Lorsque de l’eau douce est déversée en grande quantité sur le littoral, la salinité diminue. Les chercheurs se sont demandé quels pouvaient être les effets de cette modification chimique sur les oursins. “Nous avons exposé des oursins à de l’eau de mer de salinité normale et à différents niveaux de faible salinité pendant 24 heures”, explique l’auteur de l’étude. Ils ont ensuite mesuré différents aspects liés à la performance du pied tubulaire des oursins : leur capacité à se fixer aux rochers par exemple, mais aussi à se déplacer et à se retourner. Résultat ? Toute sa mobilité diminue en réponse à une salinité de plus en plus faible. “En particulier, leur aptitude à se retourner et à se déplacer est affectée après de légères modifications de salinité. On remarque qu’ils parviennent encore à se fixer jusqu’à des salinités très faibles, mais finissent par glisser”, s’inquiète Andrew Moura.

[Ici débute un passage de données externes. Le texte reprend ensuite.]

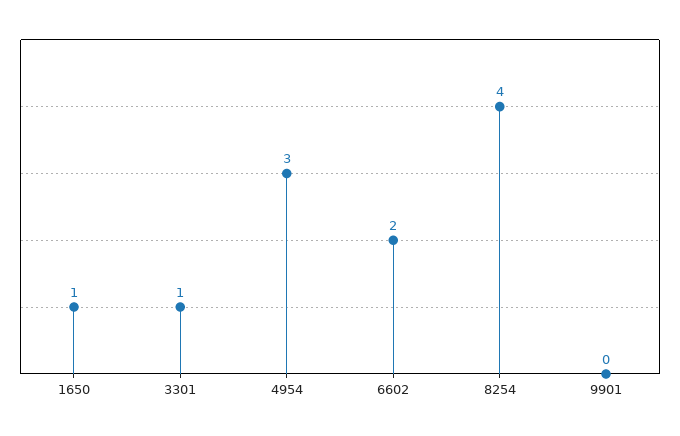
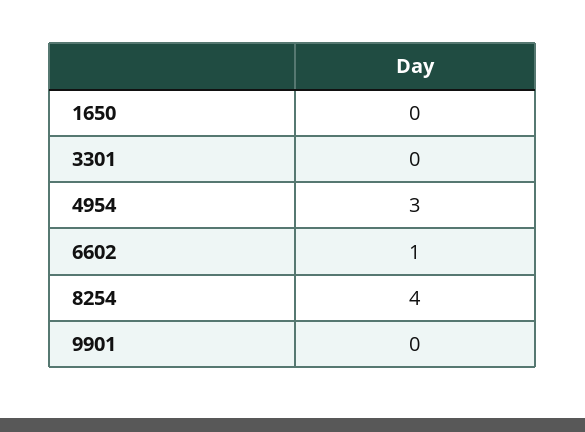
1650: 1 -> 0
3301: 1 -> 0
6602: 2 -> 1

Pourquoi ? L’expérience n’a pas permis d’identifier les mécanismes exacts qui sont responsables de la perte de mobilité et d’adhérence des oursins. Néanmoins, les chercheurs pensent que les ions contenus dans l’eau salée leur sont indispensables. L’ajout d’eau douce à l’eau salée dilue en effet la concentration d’ions tels que le sodium, le calcium et le magnésium, ce qui pourrait perturber le mouvement et la fixation des pieds tubulaires. “Les échinodermes, le groupe d’animaux qui comprend non seulement les oursins mais aussi les étoiles de mer et les concombres de mer, sont tous très sensibles aux variations de salinité. Chez l’oursin elle affecte la mobilité de ses pieds”

Des régulateurs essentiels

L’oursin n’est pas capable de réguler sa salinité, mais certains animaux le sont. “Il existe des espèces qui utilisent les ions présents dans l’eau salée à différentes fins, comme la construction de coquilles protectrices ou la transmission de signaux électriques”, indique le chercheur. La plupart des animaux marins (dont les poissons) ont la capacité de réguler ces différents ions pour s’adapter aux conditions changeantes de l’eau. Cependant, les oursins ne sont pas aussi efficaces dans ce domaine.

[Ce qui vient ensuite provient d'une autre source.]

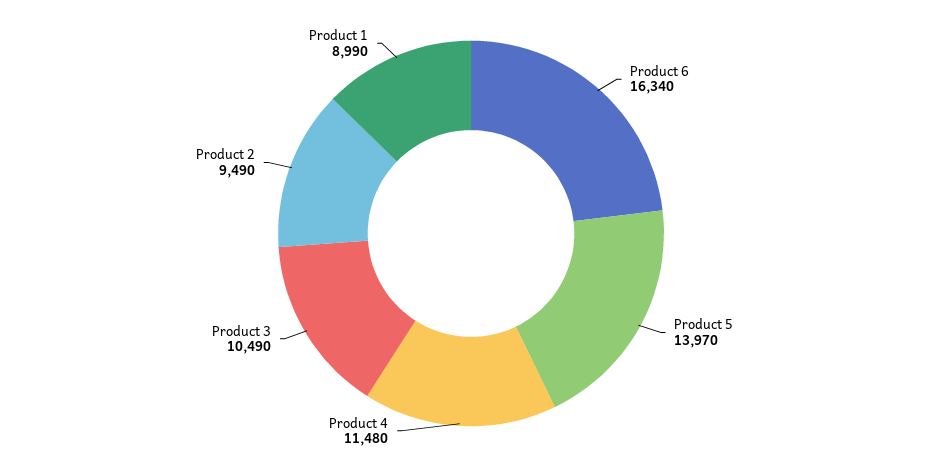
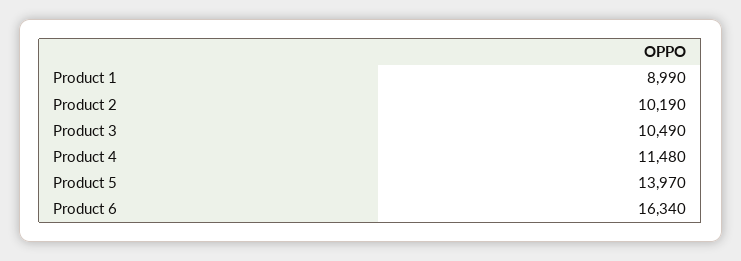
Product 2: 9490 -> 10190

“S’ils ne sont pas capables de se fixer aux rochers, les oursins des littoraux sont soumis à des menaces considérables”, alerte Andrew Moura. Prédateurs, courants et vagues déferlantes peuvent en effet déloger les oursins et les blesser ou les tuer. Les facteurs de stress environnementaux induits par le changement climatique peuvent donc restreindre les écosystèmes qui conviennent aux oursins et modifier leur aire de répartition géographique en les amenant à se déplacer vers des habitats plus profonds.

“Ce serait catastrophique pour leurs écosystèmes actuels”, regrette le biologiste. Ces herbivores maintiennent un équilibre essentiel au sein des différents habitats qu’ils occupent. Sur les récifs coralliens, par exemple, ils contrôlent les populations d’algues, ce qui permet aux coraux de prospérer. A titre indicatif, ils sont responsables du pâturage d’environ 45% des algues dans ces écosystèmes. Dans l’objectif de maintenir cette biodiversité et d’assurer la survie des oursins, l’équipe de biologistes conduite par Andrew Moura souhaite continuer d’étudier l’impact du changement climatique sur ces derniers et ses conséquences pour les écosystèmes littoraux.